SCO Says Email Is Inaccurate
daria42 writes "The SCO Group has slammed as 'inaccurate' suggestions that an e-mail from one of its own engineers showed Linux did not contain copyright Unix code, and even forwarded its own historical memo to journalists in an attempt to discredit the e-mail published on Groklaw." From the article: "This memo shows that Mr. Davidson's e-mail is referring to an investigation limited to literal copying, which is not the standard for copyright violations, and which can be avoided by deliberate obfuscation, as the memo itself points out..." We reported on the email yesterday.
Anybody else getting the feeling that these guys are just trying to stay out of jail now?
I smell a shareholder lawsuit, an SEC investigation, and hopefully, a Sarbanes-Oxley smackdown of such grand proportions as to make Bernie Ebbers look like a slap on the wrist.
-paul
Pistol caliber is like religion: everyone has their favourite, and theirs is the only right choice.
Not only that, but they are claiming that a 1999 investigation proves wrong the one performed on 2002.
Also, later on they claim that 'SCO also pointed out its legal wrangling with IBM dealt with more recent versions of the Linux code than were mentioned in the memo'. Are they saying the more recent version was available on 1999, but not in 2002?
Life isn't like a box of chocolates. It's more like a jar of jalapenos. What you do today, might burn your ass tomorrow.
I'm not a GNU fanboy, but the GPL works wonderfully.
You see, SCO shipped Linux for years. They did so, knowingly, under the GPL. The GPL was their license.
They claimed that they stopped shipping Linux as soon as they could when they realized that IBM was "dumping UNIX code into Linux". That's hogwash, but that's not my point.
The point is that now, when they claim there were pre-IBM copyright violations, they are caught by the GPL. They shipped all that code included in Linux and other supporting programs under the GPL.
If they believed there was SCO code hidden in Linux, shipping under the GPL means they approved of it.
sigs, as if you care.
this memo clearly shows that SCO executives knew that there was no litteral copying in GNU/Linux, they then went out and made statements that they new were demonstrably false, i.e. Daryl's Line by Line copying comment. It is now very clear that SCO executives should at least be charged with fraud.

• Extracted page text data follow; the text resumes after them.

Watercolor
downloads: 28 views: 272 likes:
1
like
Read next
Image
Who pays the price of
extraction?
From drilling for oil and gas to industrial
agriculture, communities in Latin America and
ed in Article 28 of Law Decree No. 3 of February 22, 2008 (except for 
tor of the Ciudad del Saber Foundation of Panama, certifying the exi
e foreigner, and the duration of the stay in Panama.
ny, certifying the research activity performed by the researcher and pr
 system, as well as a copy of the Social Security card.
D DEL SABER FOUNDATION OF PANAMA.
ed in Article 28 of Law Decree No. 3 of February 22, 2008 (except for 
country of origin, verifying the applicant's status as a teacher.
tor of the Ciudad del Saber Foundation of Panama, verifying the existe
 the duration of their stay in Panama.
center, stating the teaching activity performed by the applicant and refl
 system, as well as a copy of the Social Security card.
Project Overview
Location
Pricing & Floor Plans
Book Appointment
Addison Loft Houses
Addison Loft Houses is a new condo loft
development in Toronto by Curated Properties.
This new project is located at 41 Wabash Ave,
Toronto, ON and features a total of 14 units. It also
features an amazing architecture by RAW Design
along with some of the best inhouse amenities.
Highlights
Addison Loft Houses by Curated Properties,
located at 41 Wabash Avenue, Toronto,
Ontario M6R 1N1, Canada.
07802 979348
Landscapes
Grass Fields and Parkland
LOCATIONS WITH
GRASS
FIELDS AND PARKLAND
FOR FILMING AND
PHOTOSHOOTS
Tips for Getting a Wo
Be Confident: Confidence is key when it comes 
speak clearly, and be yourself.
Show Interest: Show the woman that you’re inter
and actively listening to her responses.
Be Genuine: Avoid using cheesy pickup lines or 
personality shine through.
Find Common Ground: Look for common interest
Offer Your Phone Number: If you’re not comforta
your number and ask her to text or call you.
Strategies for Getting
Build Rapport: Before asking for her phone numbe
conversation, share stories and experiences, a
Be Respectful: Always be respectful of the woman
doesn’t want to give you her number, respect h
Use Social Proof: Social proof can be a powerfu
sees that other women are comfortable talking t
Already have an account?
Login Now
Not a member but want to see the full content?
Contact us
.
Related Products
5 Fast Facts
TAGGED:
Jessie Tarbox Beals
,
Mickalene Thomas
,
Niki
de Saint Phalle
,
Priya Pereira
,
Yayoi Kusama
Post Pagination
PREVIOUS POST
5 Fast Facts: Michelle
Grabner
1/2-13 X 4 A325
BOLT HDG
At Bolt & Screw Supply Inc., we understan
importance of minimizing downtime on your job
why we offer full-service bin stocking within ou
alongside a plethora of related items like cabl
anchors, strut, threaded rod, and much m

Did Glenn Beck rape and kill a girl in 1990? gb1990.com
If SCO does end up prevailing at all in this circus, then I predict that someday musical instument makers, like say for example, Stienway Pianos, will claim that because you used one of their pianos to compose a song, then that song is automatically a "derivative work" of their I.P. and therefore you must pay license royalties back to them. Ditto for public performances played on the instruments. A portion of each concert ticket sold must be paid back to them, and free public performances would be outlawed because that would be "stealing potential revenue" from them.
Someday, you will have to agree to a usage rights control contract for everything you buy.
Somebody will patent some kind of registration system to track all kinds of usages of all these products and you're be required to be a member of that before you'll even be able permitted to purchase anything at all, and you'll actually not be purchaing anything, but rather leasing the temporary usage rights for a short term.